Exercise: Lines where the string "partire" appears are to be copied from the entries below.

The records:
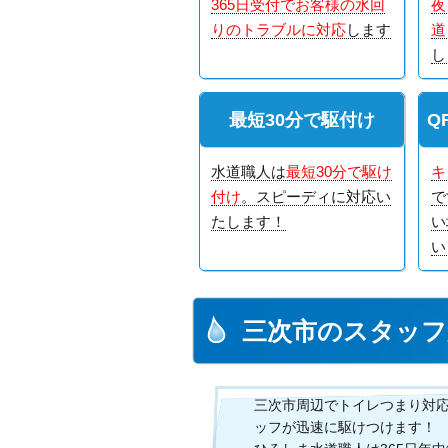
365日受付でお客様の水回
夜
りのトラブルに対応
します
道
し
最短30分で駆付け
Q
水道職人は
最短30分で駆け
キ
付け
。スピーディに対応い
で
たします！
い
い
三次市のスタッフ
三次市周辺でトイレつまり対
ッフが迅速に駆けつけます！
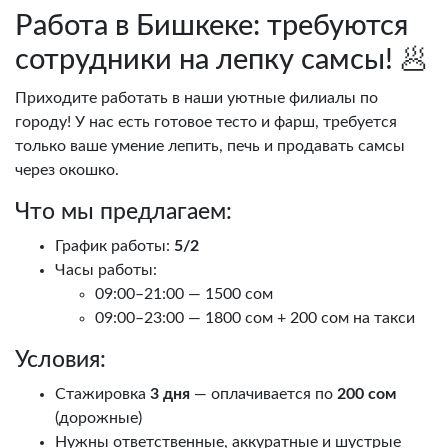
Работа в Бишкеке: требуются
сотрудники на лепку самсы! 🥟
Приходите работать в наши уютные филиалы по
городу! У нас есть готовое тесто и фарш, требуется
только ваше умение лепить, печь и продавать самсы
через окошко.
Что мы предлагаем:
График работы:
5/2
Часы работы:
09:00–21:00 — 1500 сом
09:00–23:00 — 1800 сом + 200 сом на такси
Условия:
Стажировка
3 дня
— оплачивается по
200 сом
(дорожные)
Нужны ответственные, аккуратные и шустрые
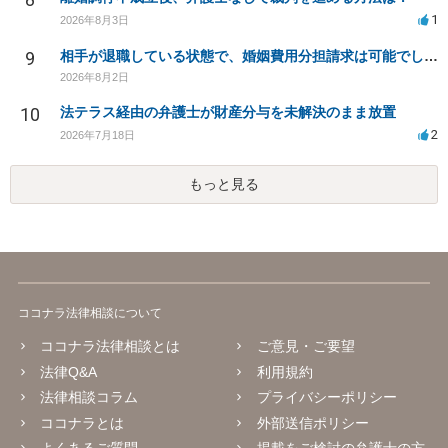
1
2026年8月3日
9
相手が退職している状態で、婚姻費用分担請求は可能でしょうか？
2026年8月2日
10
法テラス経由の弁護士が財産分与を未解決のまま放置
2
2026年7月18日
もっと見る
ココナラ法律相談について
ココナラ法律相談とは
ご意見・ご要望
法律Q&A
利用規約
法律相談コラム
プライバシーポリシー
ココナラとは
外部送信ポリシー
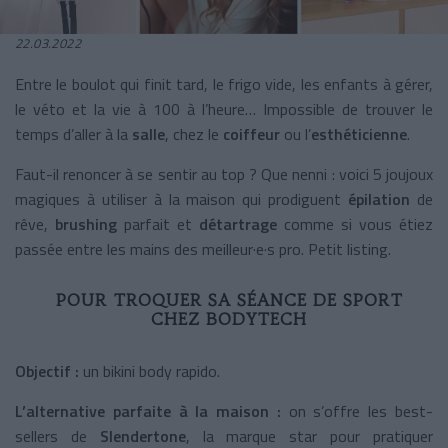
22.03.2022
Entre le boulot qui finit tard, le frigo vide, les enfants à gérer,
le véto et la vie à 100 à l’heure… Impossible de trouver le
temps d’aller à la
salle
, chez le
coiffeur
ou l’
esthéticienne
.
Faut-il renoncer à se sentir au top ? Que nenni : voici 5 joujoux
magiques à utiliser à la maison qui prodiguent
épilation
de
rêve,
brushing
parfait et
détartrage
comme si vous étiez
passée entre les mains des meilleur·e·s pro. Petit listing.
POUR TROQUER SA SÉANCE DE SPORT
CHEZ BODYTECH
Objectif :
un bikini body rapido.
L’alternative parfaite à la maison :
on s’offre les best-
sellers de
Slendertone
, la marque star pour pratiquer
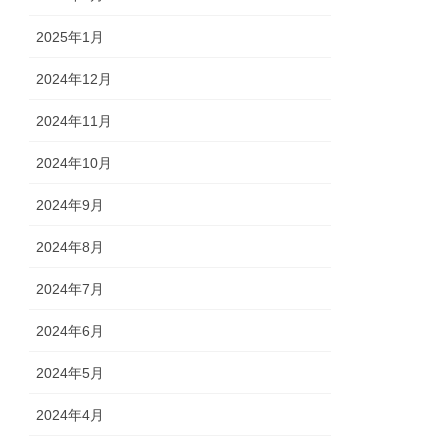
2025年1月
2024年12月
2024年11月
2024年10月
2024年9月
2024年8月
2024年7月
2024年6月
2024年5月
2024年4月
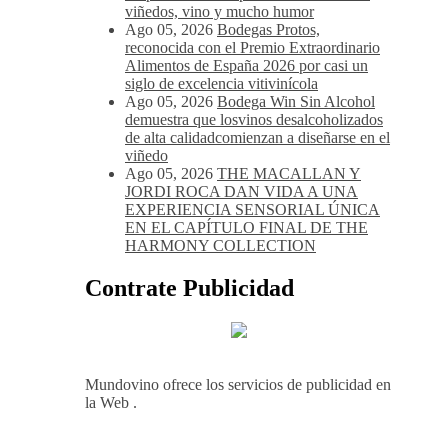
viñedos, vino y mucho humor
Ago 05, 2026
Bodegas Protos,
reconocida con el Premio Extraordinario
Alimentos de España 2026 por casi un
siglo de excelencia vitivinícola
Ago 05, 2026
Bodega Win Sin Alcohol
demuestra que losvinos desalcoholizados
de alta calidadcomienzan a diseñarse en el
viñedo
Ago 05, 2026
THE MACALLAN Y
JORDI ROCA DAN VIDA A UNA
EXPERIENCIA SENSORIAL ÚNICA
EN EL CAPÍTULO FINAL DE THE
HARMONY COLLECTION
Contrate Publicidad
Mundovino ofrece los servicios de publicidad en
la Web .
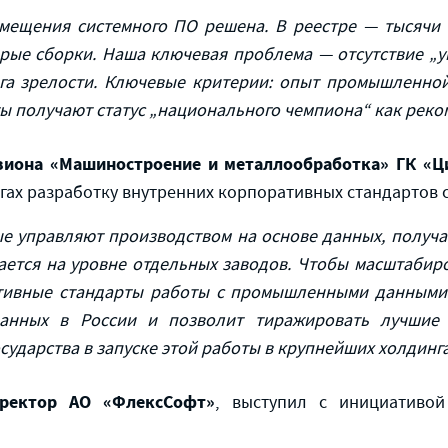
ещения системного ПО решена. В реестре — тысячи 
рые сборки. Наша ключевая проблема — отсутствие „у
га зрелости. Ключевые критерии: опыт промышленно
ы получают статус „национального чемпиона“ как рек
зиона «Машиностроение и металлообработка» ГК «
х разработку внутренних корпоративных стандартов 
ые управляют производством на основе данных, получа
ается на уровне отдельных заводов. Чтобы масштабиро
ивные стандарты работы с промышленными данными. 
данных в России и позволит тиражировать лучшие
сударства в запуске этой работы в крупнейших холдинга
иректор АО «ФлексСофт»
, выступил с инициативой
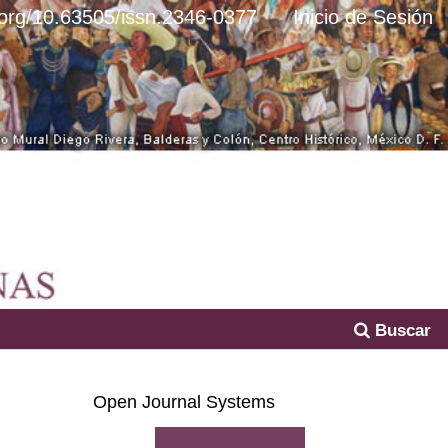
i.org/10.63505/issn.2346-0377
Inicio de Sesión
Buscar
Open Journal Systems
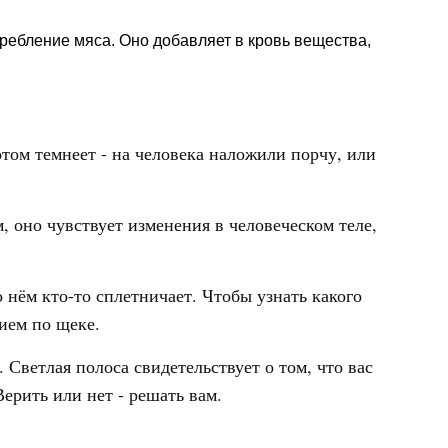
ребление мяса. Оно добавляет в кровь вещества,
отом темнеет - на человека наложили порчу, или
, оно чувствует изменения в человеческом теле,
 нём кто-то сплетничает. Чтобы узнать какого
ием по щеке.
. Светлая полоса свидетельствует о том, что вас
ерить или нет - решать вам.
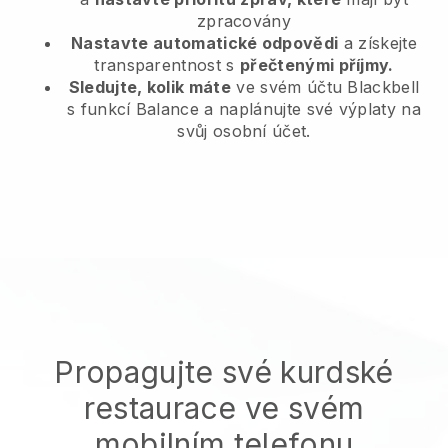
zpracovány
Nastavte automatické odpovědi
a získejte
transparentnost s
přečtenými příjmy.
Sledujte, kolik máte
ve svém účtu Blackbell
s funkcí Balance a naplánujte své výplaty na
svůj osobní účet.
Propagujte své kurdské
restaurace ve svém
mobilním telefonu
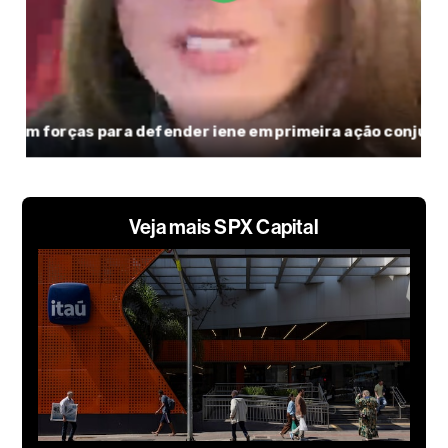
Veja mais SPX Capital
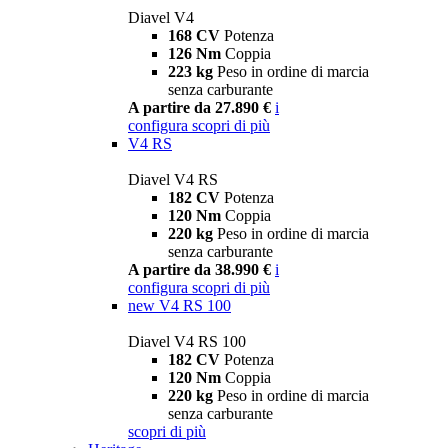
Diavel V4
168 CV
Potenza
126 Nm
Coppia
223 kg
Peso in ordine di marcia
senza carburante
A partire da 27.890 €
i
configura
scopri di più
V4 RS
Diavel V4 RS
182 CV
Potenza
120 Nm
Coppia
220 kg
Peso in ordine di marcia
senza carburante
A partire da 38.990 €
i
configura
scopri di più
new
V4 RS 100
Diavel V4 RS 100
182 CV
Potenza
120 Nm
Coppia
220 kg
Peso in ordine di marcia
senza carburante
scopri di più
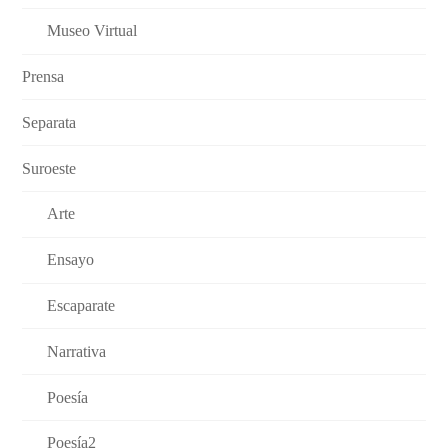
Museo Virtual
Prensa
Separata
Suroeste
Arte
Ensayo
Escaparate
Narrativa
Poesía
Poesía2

Solution below:
A partire da 27.890 €
A partire da 38.990 €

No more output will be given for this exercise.